Etienne hörte ein Geräusch hinter sich. Es hörte sich nach einem Klappern an, gefolgt von einem unangenehmen Knirschen. Hinter ihnen erhob sich das Skelett, welches nun von dunklen Schatten umgeben war. Es schien sein Gleichgewicht nicht halten zu können, kämpfte damit, nicht wieder auf den Boden zu fallen. Etienne sah wieder schnell zum Geist. Die Wut verzerrte sein Gesicht.
„Oh mein Gott“, wimmerte Meta, sie ging näher zu Etienne.
„Catjill“, meinte Etienne zu ihm, „Kannst du die Verbindung zwischen ihnen brechen?“
Der Kater sprang von Metas Schulter hinunter und sprang durch die Schatten, welche den Geist mit dem Toten verband. Das Skelett fiel in sich zusammen. Etienne hörte erneut ein Knurren. Sie blickte zum Geist und sah noch, wie sein Gesicht sich verzog und er einen markanten Schrei ausstieß. Meta schrie auf und hielt sich die Ohren zu.

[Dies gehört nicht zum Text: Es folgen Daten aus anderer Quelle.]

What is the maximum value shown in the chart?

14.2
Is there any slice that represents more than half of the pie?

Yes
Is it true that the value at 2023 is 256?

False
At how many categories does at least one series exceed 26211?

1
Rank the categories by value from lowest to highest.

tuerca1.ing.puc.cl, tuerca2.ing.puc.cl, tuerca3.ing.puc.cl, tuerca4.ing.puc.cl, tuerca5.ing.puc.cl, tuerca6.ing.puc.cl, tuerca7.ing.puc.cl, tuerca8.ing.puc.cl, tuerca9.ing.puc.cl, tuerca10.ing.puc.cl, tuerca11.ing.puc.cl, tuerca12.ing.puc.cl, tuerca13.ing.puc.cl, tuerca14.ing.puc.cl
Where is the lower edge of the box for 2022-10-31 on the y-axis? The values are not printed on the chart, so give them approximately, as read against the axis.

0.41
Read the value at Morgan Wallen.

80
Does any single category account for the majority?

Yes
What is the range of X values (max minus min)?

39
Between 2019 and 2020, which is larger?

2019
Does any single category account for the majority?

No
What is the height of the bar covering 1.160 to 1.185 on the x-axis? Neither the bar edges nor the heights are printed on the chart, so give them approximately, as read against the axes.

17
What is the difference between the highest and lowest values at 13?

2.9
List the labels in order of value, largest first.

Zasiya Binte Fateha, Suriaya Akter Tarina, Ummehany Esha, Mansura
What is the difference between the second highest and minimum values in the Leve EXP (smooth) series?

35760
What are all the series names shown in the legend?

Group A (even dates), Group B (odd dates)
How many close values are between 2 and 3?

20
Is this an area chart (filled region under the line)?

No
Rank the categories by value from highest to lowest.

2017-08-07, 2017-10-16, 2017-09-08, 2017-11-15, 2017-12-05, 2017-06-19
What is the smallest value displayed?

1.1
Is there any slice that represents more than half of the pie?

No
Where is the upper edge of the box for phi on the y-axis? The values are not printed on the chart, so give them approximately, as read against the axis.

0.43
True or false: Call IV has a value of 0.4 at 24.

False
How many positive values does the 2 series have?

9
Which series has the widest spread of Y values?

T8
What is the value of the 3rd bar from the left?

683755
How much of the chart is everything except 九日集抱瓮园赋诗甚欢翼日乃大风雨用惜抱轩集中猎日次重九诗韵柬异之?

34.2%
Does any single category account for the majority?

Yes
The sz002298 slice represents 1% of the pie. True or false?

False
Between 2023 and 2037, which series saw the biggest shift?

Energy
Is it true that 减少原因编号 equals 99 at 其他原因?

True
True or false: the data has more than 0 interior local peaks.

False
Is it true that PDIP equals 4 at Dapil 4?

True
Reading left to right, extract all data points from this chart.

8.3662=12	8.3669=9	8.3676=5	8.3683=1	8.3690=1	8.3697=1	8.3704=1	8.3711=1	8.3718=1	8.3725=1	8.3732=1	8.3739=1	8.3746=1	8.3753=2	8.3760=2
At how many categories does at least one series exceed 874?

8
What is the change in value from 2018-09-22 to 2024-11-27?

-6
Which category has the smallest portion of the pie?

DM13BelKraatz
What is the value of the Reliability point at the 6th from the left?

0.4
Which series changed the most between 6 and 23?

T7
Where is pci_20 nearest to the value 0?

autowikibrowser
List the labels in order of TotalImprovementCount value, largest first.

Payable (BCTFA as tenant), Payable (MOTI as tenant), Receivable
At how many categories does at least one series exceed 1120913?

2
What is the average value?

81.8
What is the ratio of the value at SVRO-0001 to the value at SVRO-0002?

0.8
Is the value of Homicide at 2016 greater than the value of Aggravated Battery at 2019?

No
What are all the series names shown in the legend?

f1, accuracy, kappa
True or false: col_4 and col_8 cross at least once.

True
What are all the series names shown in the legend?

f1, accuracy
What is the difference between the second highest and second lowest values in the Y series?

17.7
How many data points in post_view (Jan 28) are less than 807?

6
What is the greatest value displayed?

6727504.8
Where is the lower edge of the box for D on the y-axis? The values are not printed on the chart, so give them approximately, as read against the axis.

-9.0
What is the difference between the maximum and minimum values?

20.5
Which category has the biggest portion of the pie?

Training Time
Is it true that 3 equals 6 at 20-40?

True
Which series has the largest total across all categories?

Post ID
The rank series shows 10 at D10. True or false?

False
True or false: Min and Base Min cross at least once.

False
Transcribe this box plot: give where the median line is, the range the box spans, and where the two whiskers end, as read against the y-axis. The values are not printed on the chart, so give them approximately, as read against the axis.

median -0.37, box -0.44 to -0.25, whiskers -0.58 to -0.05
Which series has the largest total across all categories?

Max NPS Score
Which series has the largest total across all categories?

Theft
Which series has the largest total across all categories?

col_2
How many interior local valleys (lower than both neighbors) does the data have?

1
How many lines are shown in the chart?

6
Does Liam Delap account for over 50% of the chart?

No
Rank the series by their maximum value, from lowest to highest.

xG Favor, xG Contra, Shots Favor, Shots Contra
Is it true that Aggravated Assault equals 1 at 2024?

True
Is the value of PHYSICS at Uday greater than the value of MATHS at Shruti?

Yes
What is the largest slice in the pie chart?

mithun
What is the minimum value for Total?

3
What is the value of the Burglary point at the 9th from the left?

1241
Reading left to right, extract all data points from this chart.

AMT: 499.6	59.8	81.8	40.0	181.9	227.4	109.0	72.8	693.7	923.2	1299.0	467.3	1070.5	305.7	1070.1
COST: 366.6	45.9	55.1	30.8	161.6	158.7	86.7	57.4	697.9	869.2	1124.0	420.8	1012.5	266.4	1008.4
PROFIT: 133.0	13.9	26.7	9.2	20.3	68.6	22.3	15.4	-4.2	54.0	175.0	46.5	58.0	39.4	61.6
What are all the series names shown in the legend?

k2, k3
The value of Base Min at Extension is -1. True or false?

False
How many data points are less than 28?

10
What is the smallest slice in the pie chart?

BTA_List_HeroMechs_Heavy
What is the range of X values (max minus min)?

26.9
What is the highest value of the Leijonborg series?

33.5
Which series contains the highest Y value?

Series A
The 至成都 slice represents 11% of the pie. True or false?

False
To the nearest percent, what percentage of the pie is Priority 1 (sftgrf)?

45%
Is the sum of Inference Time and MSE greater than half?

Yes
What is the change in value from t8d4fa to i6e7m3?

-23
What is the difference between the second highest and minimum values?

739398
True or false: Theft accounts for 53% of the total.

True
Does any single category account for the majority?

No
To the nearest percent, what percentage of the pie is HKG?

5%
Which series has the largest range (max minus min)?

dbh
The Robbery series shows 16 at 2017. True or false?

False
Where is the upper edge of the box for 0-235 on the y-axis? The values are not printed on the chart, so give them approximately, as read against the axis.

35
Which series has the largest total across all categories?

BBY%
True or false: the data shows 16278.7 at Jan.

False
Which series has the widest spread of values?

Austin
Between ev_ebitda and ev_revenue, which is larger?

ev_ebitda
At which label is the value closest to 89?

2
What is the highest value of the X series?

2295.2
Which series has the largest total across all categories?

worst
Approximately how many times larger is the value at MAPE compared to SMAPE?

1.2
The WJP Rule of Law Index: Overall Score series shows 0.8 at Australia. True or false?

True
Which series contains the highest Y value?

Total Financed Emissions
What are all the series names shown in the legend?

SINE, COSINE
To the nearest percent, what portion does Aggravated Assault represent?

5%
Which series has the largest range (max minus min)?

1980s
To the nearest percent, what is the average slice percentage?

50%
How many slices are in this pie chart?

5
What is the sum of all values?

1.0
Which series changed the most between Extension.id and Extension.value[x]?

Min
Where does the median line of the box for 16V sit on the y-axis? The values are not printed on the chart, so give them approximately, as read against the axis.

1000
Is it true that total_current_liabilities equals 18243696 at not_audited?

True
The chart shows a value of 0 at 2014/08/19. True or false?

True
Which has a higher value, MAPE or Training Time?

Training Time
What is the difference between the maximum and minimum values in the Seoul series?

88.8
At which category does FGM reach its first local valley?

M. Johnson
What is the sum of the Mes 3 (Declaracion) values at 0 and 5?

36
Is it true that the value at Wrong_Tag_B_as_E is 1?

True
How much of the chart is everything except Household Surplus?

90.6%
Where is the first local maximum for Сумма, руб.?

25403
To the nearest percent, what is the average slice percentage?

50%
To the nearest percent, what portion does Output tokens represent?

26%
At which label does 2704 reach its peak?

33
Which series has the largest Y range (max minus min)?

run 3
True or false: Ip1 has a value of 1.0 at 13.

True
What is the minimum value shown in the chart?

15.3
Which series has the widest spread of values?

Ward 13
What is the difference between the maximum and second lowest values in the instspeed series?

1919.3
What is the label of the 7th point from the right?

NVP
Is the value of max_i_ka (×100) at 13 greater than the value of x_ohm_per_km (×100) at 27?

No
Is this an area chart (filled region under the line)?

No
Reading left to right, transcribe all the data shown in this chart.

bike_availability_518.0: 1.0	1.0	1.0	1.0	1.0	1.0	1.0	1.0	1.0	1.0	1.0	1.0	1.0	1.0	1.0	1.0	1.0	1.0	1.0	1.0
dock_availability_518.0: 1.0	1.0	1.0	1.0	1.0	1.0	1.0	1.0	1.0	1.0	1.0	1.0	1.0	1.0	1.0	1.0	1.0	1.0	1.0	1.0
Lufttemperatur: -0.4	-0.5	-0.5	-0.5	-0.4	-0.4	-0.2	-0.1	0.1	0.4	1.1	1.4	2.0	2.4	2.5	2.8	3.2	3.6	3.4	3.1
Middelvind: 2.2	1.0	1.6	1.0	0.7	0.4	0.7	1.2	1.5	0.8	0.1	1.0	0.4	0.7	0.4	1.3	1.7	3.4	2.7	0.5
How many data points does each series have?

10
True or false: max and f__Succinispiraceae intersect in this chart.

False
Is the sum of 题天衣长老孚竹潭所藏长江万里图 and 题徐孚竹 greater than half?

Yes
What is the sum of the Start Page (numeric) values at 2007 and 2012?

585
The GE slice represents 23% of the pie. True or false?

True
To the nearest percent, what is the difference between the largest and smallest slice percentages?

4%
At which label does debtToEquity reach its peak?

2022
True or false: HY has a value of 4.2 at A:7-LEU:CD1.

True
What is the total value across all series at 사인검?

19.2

Etienne bemerkte, wie die Raumgrenze auseinander gerissen wurde, als er versuchte sich gewaltsam in der ersten Ebene zu manifestieren. Es gelang ihm, wenn auch nicht sehr erfolgreich. Staub und Luft bewegte sich um seine geistige Gestalt, ließen Konturen erkennen, die einst zu seinem Aussehen gehört haben. Sie füllten Lücken und Stellen, welche er selbst durch seine Magie nicht rekonstruieren konnte. Eine alte, bärtige Gestalt stand nun vor ihnen. Seine Form war noch nicht richtig gefasst. Dies war ein Zeichen dafür, dass er seine Macht nicht richtig unter Kontrolle hatte. Das konnte kein alter Geist sein. Erst einige Jahre.
„Nun haben wir ihn wirklich wütend gemacht“, meinte Catjill, der sich wieder zu Meta stahl.
„Bleib bei ihr“, befahl ihm Etienne. Sie würde schauen, ob sie mit dem Geist eine Abmachung eingehen könnte. Wenn er sich gezeigt hat, würde er sicherlich mit ihnen sprechen wollen. Ansonsten würde er weiterhin aus dem zweiten Raum heraus sie angreifen. Nun, wo sie jedoch wusste, was die Quelle verfluchten Gegenstände war, würde er es schwerer haben. Catjill könnte alles auf dem Weg unschädlich machen, indem er die Verbindung zum Geist löste. Somit würde er nichts mehr aktivieren können.
Der Geist schien es aufgegeben zu haben, seine Gestalt zu stabilisieren und hatte stattdessen nur sein Gesicht klar identifizierbar manifestiert.
Meta schnappte hinter Etienne nach Luft und Etienne blickte kurz zu ihr. Mit großen Augen blickte sie zu der Gestalt.
„Oh. Oh Gott Etienne, das ist mein Vater“, sagte sie leise zu ihr.
Etienne sah wieder zu der Gestalt. Es war keine überraschende Erkenntnis. Blieb nur herauszufinden, was sie mit ihm machen sollte.